The simplest definition is that it is a set of operations that must either succeed or fail as a complete unit, with no partial status to preserve the data integrity. When dealing with traditional relational databases, transaction semantics are usually defined in terms of ACID. However, as systems scale out, we have to trade these strict guarantees for BASE model.
The ACID principles (where consistency is more important than availability):
Atomicity
Ensures that all operations within a single database transaction are treated as a single, indivisible unit. They are either all fully completed or the database is reverted to its original state as if nothing happened.
Consistency
Guarantees that a transaction can only bring the database from one valid state to another, strictly adhering to all database schema constraints such as foreign keys, unique indexes, data types, and check constraints. Software engineers frequently mistake database consistency for application consistency. For a deeper dive into understanding application invariants I recommend this Milan Jovanovic blog post - what invariants are and why a domain model is the best place to enforce them
Isolation
Determines how visible the changes made by one ongoing transaction are to other concurrent transactions. It provides the illusion that transactions are executed serially (one after another), even though they run simultaneously. We'll dig deeper into isolation levels later on.
Durability
Guarantees that once a transaction is committed, its changes are permanent and will survive any subsequent system failure, such as a sudden power outage, an operating system crash, or a hardware reboot.

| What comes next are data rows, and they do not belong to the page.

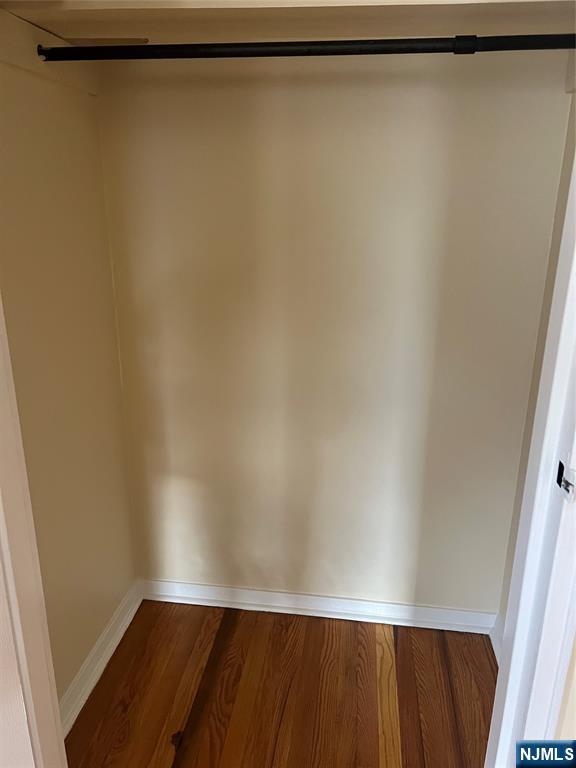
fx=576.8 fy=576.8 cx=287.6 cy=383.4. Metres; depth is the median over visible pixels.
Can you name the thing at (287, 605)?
back baseboard
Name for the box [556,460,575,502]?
strike plate
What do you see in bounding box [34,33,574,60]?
closet rod
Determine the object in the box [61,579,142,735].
left baseboard
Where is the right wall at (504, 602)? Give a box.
[494,85,575,650]
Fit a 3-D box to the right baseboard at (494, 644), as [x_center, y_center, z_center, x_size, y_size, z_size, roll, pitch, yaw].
[0.658,0.940,1.632,0.021,0.094,0.694,3,18,7]
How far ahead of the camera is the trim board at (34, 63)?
1.32 m
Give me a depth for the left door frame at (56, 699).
0.95 m
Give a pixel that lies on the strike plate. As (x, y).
(568, 484)
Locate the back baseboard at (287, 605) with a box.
[141,578,496,633]
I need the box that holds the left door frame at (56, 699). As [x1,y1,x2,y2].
[0,295,66,767]
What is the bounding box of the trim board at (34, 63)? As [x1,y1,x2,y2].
[0,8,99,96]
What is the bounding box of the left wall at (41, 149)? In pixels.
[0,35,134,713]
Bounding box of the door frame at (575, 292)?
[484,146,575,767]
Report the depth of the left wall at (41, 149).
1.55 m
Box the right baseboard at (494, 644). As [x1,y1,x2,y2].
[489,614,501,661]
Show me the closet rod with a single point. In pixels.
(285, 44)
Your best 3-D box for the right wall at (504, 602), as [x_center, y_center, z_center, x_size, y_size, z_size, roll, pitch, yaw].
[0.730,-0.078,1.213,0.132,2.301,0.907,3,18,7]
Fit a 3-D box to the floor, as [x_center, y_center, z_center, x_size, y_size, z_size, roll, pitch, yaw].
[0.090,1.497,0.218,3.147,0.090,4.380,3,18,7]
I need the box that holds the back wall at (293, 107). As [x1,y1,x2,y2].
[96,56,571,618]
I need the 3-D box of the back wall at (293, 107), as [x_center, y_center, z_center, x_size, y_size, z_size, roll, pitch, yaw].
[0.103,-0.268,1.790,1.448,2.292,0.135,3,18,7]
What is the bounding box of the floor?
[66,600,495,767]
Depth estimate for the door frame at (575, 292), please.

The BASE principles (where availability has a higher priority than availability):
Basically Available
The system guarantees availability in terms of the CAP theorem. Instead of locking down the entire system and returning errors during a network partition or a node failure, the system will choose to remain functional. Some parts of the data might be temporarily stale or inaccessible, but the database as a whole does not go down.
Soft State
In an ACID database, data is stable and deterministic at any given point. In a BASE system, the state of the data is "soft"—it can change over time, even without direct user interaction, as updates gradually trickle through different nodes in a distributed cluster.
Eventual Consistency
The system does not guarantee that everyone will see the same data at the exact same millisecond. Instead, it guarantees that if no new updates are made to a specific piece of data, all replicas across the network will eventually converge and become identical.
Isolation levels
SERIALIZABLE - a serial execution is viable but within certain constraints:
- Every transaction must be fastly executed, because a slow one will stall the progress of next in line transactions.
- Cross partition serializability can be implemented, but pose some challanges of their own (TODO: article on that?)